**Exercise objective:** Pick out each line of the material below that contains the string "pose". Uppercase and lowercase letters count as different.

**Material:**
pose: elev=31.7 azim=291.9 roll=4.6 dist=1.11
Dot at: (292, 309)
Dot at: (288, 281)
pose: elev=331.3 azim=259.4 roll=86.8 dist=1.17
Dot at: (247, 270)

**Correct output:**
pose: elev=31.7 azim=291.9 roll=4.6 dist=1.11
pose: elev=331.3 azim=259.4 roll=86.8 dist=1.17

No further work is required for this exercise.